=== Task prompt ===
Scan the data below for the string "yukihane". Show every line where it turns up.

[Stored items from a collection]
=======
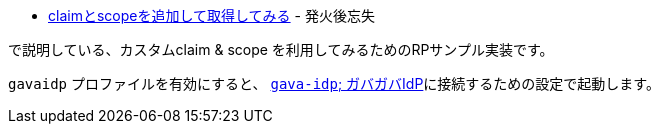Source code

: * https://yukihane.github.io/blog/202009/04/oidc-add-claim-and-scope/[claimとscopeを追加して取得してみる] - 発火後忘失

で説明している、カスタムclaim & scope を利用してみるためのRPサンプル実装です。


`gavaidp` プロファイルを有効にすると、 https://github.com/yukihane/gava-idp[`gava-idp`; ガバガバIdP]に接続するための設定で起動します。
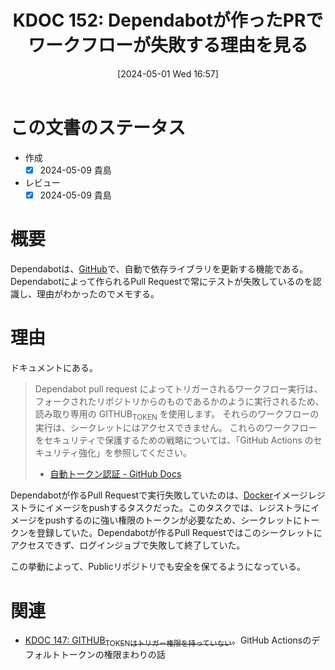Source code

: :properties:
:ID: 20240501T165757
:mtime:    20250626233126
:ctime:    20241028101410
:end:
#+title:      KDOC 152: Dependabotが作ったPRでワークフローが失敗する理由を見る
#+date:       [2024-05-01 Wed 16:57]
#+filetags:   :wiki:
#+identifier: 20240501T165757

* この文書のステータス
- 作成
  - [X] 2024-05-09 貴島
- レビュー
  - [X] 2024-05-09 貴島

* 概要
Dependabotは、[[id:6b889822-21f1-4a3e-9755-e3ca52fa0bc4][GitHub]]で、自動で依存ライブラリを更新する機能である。Dependabotによって作られるPull Requestで常にテストが失敗しているのを認識し、理由がわかったのでメモする。
* 理由

ドキュメントにある。

#+begin_quote
Dependabot pull request によってトリガーされるワークフロー実行は、フォークされたリポジトリからのものであるかのように実行されるため、読み取り専用の GITHUB_TOKEN を使用します。 それらのワークフローの実行は、シークレットにはアクセスできません。 これらのワークフローをセキュリティで保護するための戦略については、「GitHub Actions のセキュリティ強化」を参照してください。
- [[https://docs.github.com/ja/actions/security-guides/automatic-token-authentication#permissions-for-the-github_token][自動トークン認証 - GitHub Docs]]
#+end_quote

Dependabotが作るPull Requestで実行失敗していたのは、[[id:1658782a-d331-464b-9fd7-1f8233b8b7f8][Docker]]イメージレジストラにイメージをpushするタスクだった。このタスクでは、レジストラにイメージをpushするのに強い権限のトークンが必要なため、シークレットにトークンを登録していた。Dependabotが作るPull Requestではこのシークレットにアクセスできず、ログインジョブで失敗して終了していた。

この挙動によって、Publicリポジトリでも安全を保てるようになっている。

* 関連
- [[id:20240430T183500][KDOC 147: GITHUB_TOKENはトリガー権限を持っていない]]。GitHub Actionsのデフォルトトークンの権限まわりの話

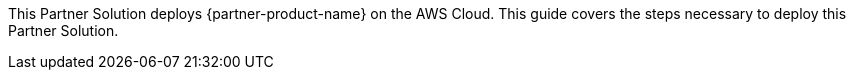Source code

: This Partner Solution deploys {partner-product-name} on the AWS Cloud. This guide covers the steps necessary to deploy this Partner Solution.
=======
=== Written reply ===
: * https://yukihane.github.io/blog/202009/04/oidc-add-claim-and-scope/[claimとscopeを追加して取得してみる] - 発火後忘失
`gavaidp` プロファイルを有効にすると、 https://github.com/yukihane/gava-idp[`gava-idp`; ガバガバIdP]に接続するための設定で起動します。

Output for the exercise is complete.